__Problem requirements__. Once the line with "Quality guaranteed" is found, repeat exactly that line and every one after it until the data below ends, including the last line.

Page-level text extractions
Start of Block
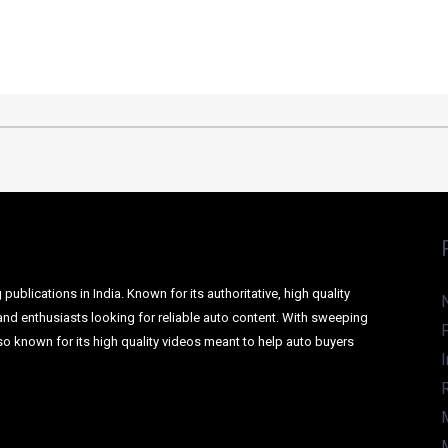
ER SUV TO RIVAL THE ECOSPORT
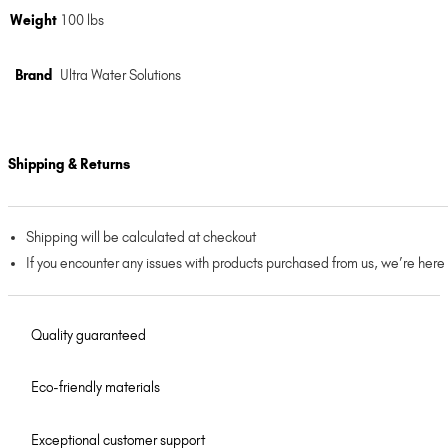
Weight
100 lbs
Brand
Ultra Water Solutions
Shipping & Returns
Shipping will be calculated at checkout
If you encounter any issues with products purchased from us, we’re here
Quality guaranteed
Eco-friendly materials
Exceptional customer support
End of Block
__Exercise output__.
Quality guaranteed
Eco-friendly materials
Exceptional customer support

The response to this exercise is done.